**Task goal:**
Can you reproduce everything from the start of the listing down to the line containing "Española asociadas a la Real", swapping "becas" for "ayudas" and leaving all else unchanged?

-- Data extracts follows --

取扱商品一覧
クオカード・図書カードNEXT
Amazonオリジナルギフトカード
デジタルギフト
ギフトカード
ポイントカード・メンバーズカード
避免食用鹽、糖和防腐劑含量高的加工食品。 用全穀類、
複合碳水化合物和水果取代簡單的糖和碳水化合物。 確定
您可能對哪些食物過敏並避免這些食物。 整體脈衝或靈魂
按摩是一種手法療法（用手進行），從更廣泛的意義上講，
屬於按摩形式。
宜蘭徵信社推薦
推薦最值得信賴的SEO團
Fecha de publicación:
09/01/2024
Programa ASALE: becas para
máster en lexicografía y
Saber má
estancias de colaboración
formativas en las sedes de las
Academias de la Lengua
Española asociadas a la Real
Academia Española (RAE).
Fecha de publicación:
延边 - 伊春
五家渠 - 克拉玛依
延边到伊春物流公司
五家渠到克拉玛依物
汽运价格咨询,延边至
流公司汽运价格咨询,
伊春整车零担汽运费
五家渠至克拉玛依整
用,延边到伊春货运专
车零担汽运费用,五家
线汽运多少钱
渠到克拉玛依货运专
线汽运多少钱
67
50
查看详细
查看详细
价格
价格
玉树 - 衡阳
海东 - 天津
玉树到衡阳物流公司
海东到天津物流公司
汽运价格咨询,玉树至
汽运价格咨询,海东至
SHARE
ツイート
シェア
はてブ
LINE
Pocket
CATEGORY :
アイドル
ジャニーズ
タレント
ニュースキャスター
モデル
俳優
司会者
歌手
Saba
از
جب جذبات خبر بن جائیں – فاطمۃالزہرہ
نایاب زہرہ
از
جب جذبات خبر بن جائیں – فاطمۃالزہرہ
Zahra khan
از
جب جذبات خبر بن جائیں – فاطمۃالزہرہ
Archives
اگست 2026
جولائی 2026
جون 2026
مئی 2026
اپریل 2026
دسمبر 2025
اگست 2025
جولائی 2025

-- Data extracts concluded --

**Task answer:**
取扱商品一覧
クオカード・図書カードNEXT
Amazonオリジナルギフトカード
デジタルギフト
ギフトカード
ポイントカード・メンバーズカード
避免食用鹽、糖和防腐劑含量高的加工食品。 用全穀類、
複合碳水化合物和水果取代簡單的糖和碳水化合物。 確定
您可能對哪些食物過敏並避免這些食物。 整體脈衝或靈魂
按摩是一種手法療法（用手進行），從更廣泛的意義上講，
屬於按摩形式。
宜蘭徵信社推薦
推薦最值得信賴的SEO團
Fecha de publicación:
09/01/2024
Programa ASALE: ayudas para
máster en lexicografía y
Saber má
estancias de colaboración
formativas en las sedes de las
Academias de la Lengua
Española asociadas a la Real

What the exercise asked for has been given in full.